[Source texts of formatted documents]
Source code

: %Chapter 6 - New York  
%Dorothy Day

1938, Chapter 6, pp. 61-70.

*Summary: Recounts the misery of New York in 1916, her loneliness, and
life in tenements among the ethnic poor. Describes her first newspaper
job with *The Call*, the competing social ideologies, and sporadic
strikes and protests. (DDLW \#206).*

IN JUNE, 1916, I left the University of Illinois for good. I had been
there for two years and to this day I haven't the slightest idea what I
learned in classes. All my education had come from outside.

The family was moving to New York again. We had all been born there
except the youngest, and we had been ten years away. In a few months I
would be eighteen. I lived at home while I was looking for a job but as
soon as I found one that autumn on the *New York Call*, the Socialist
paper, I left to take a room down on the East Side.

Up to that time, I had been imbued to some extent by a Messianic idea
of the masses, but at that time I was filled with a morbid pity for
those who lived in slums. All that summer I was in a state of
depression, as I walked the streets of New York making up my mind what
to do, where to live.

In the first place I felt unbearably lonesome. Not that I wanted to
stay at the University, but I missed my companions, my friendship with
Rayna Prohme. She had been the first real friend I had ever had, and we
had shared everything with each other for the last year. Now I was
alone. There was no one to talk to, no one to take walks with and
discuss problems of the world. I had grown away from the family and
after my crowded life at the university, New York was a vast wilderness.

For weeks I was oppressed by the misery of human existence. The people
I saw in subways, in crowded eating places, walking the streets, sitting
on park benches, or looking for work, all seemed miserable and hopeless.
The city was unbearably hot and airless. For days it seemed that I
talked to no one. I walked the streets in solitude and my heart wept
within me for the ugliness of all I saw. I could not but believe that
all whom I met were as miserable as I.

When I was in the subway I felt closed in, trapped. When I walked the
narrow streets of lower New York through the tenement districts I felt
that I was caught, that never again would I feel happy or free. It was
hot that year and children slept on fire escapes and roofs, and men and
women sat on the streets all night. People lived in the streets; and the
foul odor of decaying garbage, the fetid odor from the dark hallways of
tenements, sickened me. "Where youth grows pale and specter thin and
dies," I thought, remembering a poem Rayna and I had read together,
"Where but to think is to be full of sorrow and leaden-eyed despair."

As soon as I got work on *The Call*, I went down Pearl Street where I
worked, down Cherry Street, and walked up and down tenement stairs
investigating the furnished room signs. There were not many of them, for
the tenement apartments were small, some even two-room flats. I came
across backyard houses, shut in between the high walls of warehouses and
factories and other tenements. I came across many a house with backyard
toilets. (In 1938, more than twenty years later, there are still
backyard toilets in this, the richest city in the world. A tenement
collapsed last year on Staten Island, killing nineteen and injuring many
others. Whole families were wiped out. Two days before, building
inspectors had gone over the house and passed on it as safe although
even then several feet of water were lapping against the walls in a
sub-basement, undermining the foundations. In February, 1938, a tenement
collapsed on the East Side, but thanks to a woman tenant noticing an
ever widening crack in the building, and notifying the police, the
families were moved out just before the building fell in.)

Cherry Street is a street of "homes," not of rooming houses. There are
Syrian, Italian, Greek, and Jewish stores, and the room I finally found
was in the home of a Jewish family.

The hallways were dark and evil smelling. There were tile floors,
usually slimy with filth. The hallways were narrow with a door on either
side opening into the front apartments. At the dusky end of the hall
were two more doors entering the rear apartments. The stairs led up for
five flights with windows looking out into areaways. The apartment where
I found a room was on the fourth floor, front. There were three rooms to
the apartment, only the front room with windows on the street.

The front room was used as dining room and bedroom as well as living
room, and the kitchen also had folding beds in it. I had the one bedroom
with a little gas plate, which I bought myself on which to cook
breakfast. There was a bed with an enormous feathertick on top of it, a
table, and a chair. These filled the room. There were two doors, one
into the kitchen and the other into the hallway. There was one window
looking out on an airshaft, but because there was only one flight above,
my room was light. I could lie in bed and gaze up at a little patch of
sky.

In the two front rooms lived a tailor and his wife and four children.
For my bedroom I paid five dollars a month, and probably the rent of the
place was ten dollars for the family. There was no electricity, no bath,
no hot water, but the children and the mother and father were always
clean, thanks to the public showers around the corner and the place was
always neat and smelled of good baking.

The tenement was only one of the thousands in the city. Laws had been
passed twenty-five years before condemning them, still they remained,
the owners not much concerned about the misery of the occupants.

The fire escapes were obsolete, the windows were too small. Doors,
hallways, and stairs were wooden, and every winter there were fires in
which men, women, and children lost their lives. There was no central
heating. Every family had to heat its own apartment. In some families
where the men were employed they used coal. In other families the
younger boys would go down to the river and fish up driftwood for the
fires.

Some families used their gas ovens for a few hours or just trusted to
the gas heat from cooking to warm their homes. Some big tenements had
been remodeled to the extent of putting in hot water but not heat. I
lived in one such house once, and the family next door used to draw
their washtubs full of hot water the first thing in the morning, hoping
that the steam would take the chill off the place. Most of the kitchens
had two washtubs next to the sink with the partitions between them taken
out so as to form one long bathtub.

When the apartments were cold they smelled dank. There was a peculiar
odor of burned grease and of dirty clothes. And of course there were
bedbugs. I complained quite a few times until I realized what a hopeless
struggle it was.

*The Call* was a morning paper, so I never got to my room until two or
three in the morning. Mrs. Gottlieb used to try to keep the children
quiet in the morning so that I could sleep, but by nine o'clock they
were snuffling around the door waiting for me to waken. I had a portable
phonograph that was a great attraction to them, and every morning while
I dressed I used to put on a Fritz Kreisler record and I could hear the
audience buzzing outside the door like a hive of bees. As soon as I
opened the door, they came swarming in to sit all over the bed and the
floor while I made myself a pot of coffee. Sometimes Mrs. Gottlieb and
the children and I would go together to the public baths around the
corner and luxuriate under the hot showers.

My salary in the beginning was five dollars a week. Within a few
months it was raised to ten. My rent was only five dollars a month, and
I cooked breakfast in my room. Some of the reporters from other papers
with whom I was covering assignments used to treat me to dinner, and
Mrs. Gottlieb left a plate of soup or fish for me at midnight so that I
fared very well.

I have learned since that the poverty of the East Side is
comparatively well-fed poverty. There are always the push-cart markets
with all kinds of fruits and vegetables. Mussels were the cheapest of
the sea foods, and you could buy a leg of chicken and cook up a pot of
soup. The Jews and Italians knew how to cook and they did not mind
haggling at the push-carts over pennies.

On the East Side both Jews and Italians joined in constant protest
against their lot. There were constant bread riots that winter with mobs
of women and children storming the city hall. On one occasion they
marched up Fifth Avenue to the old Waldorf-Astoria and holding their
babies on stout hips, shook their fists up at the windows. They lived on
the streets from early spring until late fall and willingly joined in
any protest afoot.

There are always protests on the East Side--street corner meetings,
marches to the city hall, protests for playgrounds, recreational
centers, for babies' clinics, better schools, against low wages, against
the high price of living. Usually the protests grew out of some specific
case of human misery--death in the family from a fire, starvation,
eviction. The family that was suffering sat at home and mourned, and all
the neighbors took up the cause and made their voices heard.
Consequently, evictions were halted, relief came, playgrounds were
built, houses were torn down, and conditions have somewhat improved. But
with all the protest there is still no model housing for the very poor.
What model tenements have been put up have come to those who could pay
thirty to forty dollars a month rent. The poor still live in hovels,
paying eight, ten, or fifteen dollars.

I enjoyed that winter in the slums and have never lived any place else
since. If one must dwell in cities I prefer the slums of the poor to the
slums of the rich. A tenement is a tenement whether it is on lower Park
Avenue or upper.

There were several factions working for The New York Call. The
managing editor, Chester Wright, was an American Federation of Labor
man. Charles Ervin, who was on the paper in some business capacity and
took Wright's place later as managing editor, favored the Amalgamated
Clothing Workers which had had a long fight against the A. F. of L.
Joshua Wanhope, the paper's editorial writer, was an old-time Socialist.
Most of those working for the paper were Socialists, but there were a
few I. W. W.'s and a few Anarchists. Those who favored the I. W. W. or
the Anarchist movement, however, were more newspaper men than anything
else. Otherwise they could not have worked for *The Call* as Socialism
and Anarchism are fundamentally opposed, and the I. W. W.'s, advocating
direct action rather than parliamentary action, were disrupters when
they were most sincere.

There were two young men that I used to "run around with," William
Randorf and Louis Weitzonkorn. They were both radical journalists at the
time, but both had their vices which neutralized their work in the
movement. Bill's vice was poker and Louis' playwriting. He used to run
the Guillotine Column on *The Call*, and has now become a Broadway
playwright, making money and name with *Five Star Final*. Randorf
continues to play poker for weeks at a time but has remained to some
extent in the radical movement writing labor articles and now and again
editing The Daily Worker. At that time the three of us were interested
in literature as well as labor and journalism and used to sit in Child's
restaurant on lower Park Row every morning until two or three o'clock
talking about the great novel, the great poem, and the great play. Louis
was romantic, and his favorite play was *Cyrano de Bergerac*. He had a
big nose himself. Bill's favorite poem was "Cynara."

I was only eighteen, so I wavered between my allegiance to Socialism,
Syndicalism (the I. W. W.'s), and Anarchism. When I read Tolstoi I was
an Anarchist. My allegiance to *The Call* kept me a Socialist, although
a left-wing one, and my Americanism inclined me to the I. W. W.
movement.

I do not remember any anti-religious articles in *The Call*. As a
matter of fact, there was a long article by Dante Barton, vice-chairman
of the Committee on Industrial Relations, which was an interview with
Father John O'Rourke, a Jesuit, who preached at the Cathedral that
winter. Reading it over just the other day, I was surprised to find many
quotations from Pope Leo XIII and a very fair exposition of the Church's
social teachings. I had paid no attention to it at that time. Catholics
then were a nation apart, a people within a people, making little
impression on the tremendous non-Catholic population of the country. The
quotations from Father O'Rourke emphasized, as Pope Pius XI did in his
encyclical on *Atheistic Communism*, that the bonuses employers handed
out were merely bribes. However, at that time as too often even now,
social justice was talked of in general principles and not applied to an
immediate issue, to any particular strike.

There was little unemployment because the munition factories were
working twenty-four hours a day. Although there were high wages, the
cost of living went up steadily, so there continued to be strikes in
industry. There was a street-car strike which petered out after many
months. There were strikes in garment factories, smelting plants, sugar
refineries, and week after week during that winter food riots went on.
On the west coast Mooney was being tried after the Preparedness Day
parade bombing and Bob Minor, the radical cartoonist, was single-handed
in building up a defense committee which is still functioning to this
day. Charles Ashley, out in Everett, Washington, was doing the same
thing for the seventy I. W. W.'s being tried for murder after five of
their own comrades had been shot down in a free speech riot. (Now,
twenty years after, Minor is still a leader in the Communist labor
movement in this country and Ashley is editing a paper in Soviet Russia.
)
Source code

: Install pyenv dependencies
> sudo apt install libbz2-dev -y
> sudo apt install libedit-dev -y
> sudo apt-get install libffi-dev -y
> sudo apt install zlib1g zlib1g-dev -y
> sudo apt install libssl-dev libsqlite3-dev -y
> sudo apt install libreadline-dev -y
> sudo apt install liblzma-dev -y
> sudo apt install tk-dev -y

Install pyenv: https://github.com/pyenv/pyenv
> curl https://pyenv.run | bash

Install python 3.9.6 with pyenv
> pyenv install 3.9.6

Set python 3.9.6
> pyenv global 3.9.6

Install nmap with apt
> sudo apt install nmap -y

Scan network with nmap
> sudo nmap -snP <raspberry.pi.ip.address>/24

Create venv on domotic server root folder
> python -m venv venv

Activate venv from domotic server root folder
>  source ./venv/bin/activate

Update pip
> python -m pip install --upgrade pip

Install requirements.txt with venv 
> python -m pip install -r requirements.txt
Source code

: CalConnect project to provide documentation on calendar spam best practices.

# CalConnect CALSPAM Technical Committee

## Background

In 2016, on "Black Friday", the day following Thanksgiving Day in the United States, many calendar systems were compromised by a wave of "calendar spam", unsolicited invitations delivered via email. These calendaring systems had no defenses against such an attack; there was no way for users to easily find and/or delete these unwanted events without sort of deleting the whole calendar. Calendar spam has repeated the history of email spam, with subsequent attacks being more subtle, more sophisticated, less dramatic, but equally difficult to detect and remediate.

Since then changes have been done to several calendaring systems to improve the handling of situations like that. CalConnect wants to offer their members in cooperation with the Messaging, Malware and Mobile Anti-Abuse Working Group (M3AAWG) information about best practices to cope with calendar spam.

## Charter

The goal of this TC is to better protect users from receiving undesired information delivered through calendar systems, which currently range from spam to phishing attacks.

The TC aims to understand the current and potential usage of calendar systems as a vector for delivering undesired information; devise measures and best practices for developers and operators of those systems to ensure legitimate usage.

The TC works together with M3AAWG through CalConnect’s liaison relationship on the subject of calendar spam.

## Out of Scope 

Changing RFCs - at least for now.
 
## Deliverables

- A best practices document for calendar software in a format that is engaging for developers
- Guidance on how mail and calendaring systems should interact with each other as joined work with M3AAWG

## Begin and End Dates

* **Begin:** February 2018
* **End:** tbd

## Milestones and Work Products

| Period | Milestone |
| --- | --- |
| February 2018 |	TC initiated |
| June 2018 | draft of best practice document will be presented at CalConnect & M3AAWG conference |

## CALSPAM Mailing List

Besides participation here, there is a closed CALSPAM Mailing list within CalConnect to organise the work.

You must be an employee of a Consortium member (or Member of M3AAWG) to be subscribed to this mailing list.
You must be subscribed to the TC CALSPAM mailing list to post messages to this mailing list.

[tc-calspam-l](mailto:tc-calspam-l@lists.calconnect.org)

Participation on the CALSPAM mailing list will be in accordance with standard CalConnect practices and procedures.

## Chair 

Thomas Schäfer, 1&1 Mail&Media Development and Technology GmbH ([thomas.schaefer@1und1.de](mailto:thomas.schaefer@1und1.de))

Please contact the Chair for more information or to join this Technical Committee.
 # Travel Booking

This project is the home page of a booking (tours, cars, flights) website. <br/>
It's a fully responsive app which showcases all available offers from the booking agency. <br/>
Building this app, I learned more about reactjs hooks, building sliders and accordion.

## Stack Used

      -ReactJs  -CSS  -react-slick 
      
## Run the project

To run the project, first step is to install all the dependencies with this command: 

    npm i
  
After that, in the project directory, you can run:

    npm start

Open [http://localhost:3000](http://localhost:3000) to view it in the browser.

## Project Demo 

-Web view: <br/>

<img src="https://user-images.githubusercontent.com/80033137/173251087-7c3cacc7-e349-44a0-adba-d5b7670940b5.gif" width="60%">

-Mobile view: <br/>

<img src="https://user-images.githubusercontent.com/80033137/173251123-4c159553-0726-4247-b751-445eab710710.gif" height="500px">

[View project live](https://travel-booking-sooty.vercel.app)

(Goal of the exercise) When you reach the line holding "Up to that time, I" in the records above, begin reproducing exactly, stop after the line holding "stay at the", and output nothing else.

(Solution to this task)
Up to that time, I had been imbued to some extent by a Messianic idea
of the masses, but at that time I was filled with a morbid pity for
those who lived in slums. All that summer I was in a state of
depression, as I walked the streets of New York making up my mind what
to do, where to live.

In the first place I felt unbearably lonesome. Not that I wanted to
stay at the University, but I missed my companions, my friendship with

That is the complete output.